3.1 Algorithm
For the standard form the type of problems:
\[\begin{align*} &minimize \quad f(x) + g(z) \\ &subject\ to \quad Ax + Bz = c \end{align*}\]The augmented lagrangian of this problem is (with $\rho >0$):
\[\mathcal{L}_{\rho}(x,z,y) = f(x) + g(z) + y^{T}(Ax+Bz-c) + (\rho/2)\|Ax+Bz-c\|_{2}^{2}\]The method of multipliers is the following:
\[\begin{align*} &(x^{k+1}, z^{k+1}) := \arg\min_{x, z} \mathcal{L}_{\rho}(x,z,y^{k}) \\ &y^{k+1} := y^{k} + \rho(Ax^{k+1} + Bz^{k+1} -c) \end{align*}\]The ADMM updates consist of the following three steps:
\[\begin{align*} &x^{k+1} := \arg\min_{x} \mathcal{L}_{\rho}(x,z^{k},y^{k}) \\ &z^{k+1} := \arg\min_{z} \mathcal{L}_{\rho}(x^{k+1},z,y^{k}) \\ &y^{k+1} := y^{k} + \rho(Ax^{k+1} + Bz^{k+1} -c) \end{align*}\]ADMM update the corelated variables x and z in alternating direction. In this form the convergence is proven : Proof of convergence and can also be seen in the original paper. There exist other expression of the augmented lagranians, for an example with l1 norm. However the convergence of these forms are not yet proven.

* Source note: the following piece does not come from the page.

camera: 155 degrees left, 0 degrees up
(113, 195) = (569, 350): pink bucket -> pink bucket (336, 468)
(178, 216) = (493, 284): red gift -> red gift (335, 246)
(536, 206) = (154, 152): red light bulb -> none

In practice: it can be very slow to converge to high accuracy, however it converges fast to modest accuracy. It makes ADMM more like the conjuage gradient methods in practice. In the general case, ADMM is suitable for the cases when modest accuracy is sufficient.
3.2 Scaled form
We can reform the problem into a much simpler form (which is mostly used in practice), with noting $r(x,z) = Ax+Bz-c$ the primal residual.
\[\begin{align*} \mathcal{L}_{\rho}(x,z,y) &= f(x) + g(z) + y^{T}(Ax+Bz-c) + (\rho/2)\|Ax+Bz-c\|_{2}^{2}\\ &=f(x) + g(z) + y^{T}r + (\rho/2)\|r\|_{2}^{2} \\ &=f(x) + g(z) + (\rho/2) (\|r\|_{2}^{2} + (1/\rho^{2})\|y\|_{2}^{2} + (2/\rho)y^{T}r ) - (1/2\rho)\|y\|_{2}^{2} \\ &= f(x) + g(z) + (\rho/2) \|r + (1/\rho)y \|_{2}^{2} - (1/2\rho)\|y\|_{2}^{2} \end{align*}\]By noting $u = (1/\rho)y$ we have the simpified form of ADMM:
\[\begin{align*} &x^{k+1} := \arg\min_{x}(f(x) + (\rho/2) \|Ax + Bz^{k} -c + u^{k]} \|_{2}^{2} ) \\ &z^{k+1} := \arg\min_{z}(g(z) + (\rho/2) \|Ax^{k+1} + Bz -c + u^{k]} \|_{2}^{2} ) \\ &u^{k+1} := u^{k} + Ax^{k+1} + Bz^{k+1} -c \end{align*}\]We can see that :
\[u^{k} = u^{0} + \sum_{i=1}^{k}r^{i}\]3.3 Optimality Conditions and Stopping Criterion
The primal residual:
\[r^{k+1} = Ax^{k+1} + Bz^{k+1} -c\]The dual residual:
\[s^{k+1} = \rho A^{T}B(z^{k+1} -z^{k})\]For the detail see the paper and the convergence proof (the convergence of the dual residual are hidden in the convergence proof).
3.4 Varying Penalty Parameter
The update of the penalty parameter $\rho$. For an example:
\[\rho^{k+1} = \begin{cases} \tau^{incr}\rho^{k} \quad if \|r^{k}\|_{2} > \mu\|s^{k}\|_{2}\\ \rho^{k} /\tau^{decr} \quad if \mu\|r^{k}\|_{2} < \|s^{k}\|_{2} \\ \rho^{k} \quad otherwise \end{cases}\]